> **Your task**: When a line below contains the word "space", copy that line.

> **Data extract**:
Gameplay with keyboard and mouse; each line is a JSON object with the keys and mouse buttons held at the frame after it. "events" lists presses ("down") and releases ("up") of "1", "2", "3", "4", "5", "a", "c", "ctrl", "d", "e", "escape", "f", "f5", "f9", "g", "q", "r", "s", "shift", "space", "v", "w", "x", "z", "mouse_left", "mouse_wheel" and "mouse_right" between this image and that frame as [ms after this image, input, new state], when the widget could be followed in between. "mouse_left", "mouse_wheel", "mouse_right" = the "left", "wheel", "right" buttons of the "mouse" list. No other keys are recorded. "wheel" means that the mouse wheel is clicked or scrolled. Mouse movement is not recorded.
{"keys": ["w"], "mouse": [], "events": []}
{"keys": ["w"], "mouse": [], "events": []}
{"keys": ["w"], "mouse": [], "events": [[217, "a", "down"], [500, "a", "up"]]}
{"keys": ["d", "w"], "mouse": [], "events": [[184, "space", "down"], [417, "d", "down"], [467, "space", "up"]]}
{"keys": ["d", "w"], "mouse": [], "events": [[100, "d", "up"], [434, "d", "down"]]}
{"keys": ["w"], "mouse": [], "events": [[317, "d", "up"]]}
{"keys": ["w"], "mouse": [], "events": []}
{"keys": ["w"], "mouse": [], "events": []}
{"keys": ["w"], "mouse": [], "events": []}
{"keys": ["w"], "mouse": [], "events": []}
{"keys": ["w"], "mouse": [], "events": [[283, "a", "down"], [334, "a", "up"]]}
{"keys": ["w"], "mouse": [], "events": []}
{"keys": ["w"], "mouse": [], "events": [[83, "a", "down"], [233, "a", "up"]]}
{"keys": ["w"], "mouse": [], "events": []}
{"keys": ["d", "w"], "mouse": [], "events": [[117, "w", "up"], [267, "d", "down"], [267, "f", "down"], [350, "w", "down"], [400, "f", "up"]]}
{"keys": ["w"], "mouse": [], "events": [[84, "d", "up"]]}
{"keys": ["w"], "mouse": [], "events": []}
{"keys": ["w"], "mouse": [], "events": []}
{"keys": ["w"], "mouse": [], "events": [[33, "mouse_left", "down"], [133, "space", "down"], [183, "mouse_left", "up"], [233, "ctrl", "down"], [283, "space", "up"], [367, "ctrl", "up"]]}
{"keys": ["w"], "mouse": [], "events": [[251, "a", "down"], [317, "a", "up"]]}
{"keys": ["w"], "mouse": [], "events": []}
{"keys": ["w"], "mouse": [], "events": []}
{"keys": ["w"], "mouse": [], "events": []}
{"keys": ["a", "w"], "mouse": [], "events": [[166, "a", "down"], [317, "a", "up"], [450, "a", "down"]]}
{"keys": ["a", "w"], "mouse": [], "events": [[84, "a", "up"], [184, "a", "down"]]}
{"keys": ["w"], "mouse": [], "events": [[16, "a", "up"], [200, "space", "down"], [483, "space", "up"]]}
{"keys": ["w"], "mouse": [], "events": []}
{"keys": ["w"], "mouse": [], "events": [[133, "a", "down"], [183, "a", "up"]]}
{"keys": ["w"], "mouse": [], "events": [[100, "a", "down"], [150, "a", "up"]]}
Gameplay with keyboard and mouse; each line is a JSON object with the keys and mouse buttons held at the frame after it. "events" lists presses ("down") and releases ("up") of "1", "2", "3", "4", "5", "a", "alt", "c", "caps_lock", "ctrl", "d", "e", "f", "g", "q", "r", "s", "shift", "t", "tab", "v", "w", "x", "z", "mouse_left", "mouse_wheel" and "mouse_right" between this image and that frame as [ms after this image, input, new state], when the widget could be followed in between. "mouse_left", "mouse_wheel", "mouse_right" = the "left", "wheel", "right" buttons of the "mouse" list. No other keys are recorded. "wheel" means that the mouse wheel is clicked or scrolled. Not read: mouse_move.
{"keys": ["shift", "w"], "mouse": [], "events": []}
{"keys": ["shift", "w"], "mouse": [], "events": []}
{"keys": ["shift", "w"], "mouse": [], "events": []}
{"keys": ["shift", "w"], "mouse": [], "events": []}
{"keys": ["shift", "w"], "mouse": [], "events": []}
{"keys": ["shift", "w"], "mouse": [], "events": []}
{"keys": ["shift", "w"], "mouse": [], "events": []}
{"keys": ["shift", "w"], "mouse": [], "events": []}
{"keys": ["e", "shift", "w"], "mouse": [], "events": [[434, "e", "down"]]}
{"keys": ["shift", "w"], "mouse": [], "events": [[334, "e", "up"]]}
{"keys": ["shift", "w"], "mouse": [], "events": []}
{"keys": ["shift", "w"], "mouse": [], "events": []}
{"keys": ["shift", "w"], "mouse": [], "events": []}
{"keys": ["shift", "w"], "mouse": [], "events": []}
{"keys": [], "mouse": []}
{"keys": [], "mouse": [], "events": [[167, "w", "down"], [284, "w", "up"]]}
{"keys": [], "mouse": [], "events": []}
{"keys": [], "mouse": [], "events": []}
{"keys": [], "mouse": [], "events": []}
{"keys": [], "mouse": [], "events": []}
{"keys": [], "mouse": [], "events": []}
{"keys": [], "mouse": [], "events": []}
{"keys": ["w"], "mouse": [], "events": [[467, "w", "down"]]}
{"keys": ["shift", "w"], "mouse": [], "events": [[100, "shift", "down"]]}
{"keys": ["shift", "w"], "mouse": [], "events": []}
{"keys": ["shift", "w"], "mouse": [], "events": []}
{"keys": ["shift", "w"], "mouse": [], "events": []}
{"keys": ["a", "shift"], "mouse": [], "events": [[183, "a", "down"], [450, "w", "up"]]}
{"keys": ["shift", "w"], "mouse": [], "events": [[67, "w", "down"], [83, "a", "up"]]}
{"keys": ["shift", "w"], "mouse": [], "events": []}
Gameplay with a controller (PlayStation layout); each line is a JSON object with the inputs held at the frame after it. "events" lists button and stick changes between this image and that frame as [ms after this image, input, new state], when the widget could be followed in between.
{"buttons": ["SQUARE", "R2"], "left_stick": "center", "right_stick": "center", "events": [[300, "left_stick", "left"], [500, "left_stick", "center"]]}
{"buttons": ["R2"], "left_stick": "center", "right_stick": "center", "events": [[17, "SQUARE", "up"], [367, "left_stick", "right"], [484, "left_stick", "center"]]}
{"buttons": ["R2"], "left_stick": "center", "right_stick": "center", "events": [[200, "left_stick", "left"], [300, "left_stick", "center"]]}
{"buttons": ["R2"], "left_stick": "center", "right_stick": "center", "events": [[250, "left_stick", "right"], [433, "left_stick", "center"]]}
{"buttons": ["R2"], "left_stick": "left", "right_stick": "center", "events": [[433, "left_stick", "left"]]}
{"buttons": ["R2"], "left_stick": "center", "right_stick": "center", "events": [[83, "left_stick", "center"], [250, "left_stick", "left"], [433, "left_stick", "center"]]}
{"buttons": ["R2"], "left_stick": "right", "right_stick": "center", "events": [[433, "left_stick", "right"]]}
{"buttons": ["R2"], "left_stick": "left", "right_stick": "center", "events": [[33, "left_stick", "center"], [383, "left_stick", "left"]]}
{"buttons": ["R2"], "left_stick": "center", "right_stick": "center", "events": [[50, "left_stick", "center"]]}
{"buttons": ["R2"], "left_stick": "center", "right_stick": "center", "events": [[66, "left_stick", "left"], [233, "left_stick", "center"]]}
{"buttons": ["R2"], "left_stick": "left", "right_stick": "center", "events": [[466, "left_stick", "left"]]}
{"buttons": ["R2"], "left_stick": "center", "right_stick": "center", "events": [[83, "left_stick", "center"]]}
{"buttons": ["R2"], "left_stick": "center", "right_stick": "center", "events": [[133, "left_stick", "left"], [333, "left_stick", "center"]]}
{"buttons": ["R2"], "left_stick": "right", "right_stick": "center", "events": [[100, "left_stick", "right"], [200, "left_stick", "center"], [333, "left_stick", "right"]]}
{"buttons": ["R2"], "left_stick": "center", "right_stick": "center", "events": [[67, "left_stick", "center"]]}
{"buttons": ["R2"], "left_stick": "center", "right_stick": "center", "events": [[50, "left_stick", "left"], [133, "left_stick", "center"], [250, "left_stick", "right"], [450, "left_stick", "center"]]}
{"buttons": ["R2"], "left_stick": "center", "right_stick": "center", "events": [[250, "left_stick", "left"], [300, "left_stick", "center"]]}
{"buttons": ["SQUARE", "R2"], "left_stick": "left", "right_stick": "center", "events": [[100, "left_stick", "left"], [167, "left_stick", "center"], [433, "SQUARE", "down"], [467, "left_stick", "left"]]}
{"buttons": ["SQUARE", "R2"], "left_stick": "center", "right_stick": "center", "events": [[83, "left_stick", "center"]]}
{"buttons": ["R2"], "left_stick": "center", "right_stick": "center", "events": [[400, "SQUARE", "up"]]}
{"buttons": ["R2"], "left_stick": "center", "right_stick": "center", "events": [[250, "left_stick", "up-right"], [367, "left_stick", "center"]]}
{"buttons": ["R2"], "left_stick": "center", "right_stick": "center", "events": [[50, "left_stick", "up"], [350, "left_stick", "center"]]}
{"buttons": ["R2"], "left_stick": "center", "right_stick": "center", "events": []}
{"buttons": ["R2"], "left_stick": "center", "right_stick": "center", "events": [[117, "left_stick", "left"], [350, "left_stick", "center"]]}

> **Response**:
Gameplay with keyboard and mouse; each line is a JSON object with the keys and mouse buttons held at the frame after it. "events" lists presses ("down") and releases ("up") of "1", "2", "3", "4", "5", "a", "c", "ctrl", "d", "e", "escape", "f", "f5", "f9", "g", "q", "r", "s", "shift", "space", "v", "w", "x", "z", "mouse_left", "mouse_wheel" and "mouse_right" between this image and that frame as [ms after this image, input, new state], when the widget could be followed in between. "mouse_left", "mouse_wheel", "mouse_right" = the "left", "wheel", "right" buttons of the "mouse" list. No other keys are recorded. "wheel" means that the mouse wheel is clicked or scrolled. Mouse movement is not recorded.
{"keys": ["d", "w"], "mouse": [], "events": [[184, "space", "down"], [417, "d", "down"], [467, "space", "up"]]}
{"keys": ["w"], "mouse": [], "events": [[33, "mouse_left", "down"], [133, "space", "down"], [183, "mouse_left", "up"], [233, "ctrl", "down"], [283, "space", "up"], [367, "ctrl", "up"]]}
{"keys": ["w"], "mouse": [], "events": [[16, "a", "up"], [200, "space", "down"], [483, "space", "up"]]}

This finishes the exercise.